All lines from the one containing "当串口缓冲区被占满以后会返回此数据" through the final line of the listing below, and no others, must be returned exactly; no pictures belong in the copy.

◆ **Data extract**:
.....

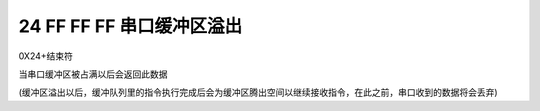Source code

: 24 FF FF FF 串口缓冲区溢出
===============================================================

0X24+结束符

当串口缓冲区被占满以后会返回此数据

(缓冲区溢出以后，缓冲队列里的指令执行完成后会为缓冲区腾出空间以继续接收指令，在此之前，串口收到的数据将会丢弃)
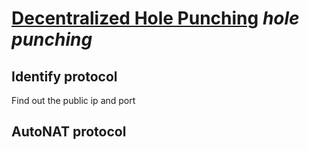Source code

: * [[https://research.protocol.ai/publications/decentralized-hole-punching/][Decentralized Hole Punching]] [[hole punching]]
** Identify protocol
Find out the public ip and port
** AutoNAT protocol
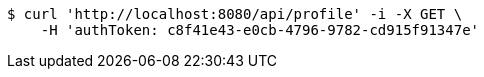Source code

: [source,bash]
----
$ curl 'http://localhost:8080/api/profile' -i -X GET \
    -H 'authToken: c8f41e43-e0cb-4796-9782-cd915f91347e'
----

.....

◆ **Your response**:
当串口缓冲区被占满以后会返回此数据

(缓冲区溢出以后，缓冲队列里的指令执行完成后会为缓冲区腾出空间以继续接收指令，在此之前，串口收到的数据将会丢弃)
Source code

: * [[https://research.protocol.ai/publications/decentralized-hole-punching/][Decentralized Hole Punching]] [[hole punching]]
** Identify protocol
Find out the public ip and port
** AutoNAT protocol
Source code

: [source,bash]
----
$ curl 'http://localhost:8080/api/profile' -i -X GET \
    -H 'authToken: c8f41e43-e0cb-4796-9782-cd915f91347e'
----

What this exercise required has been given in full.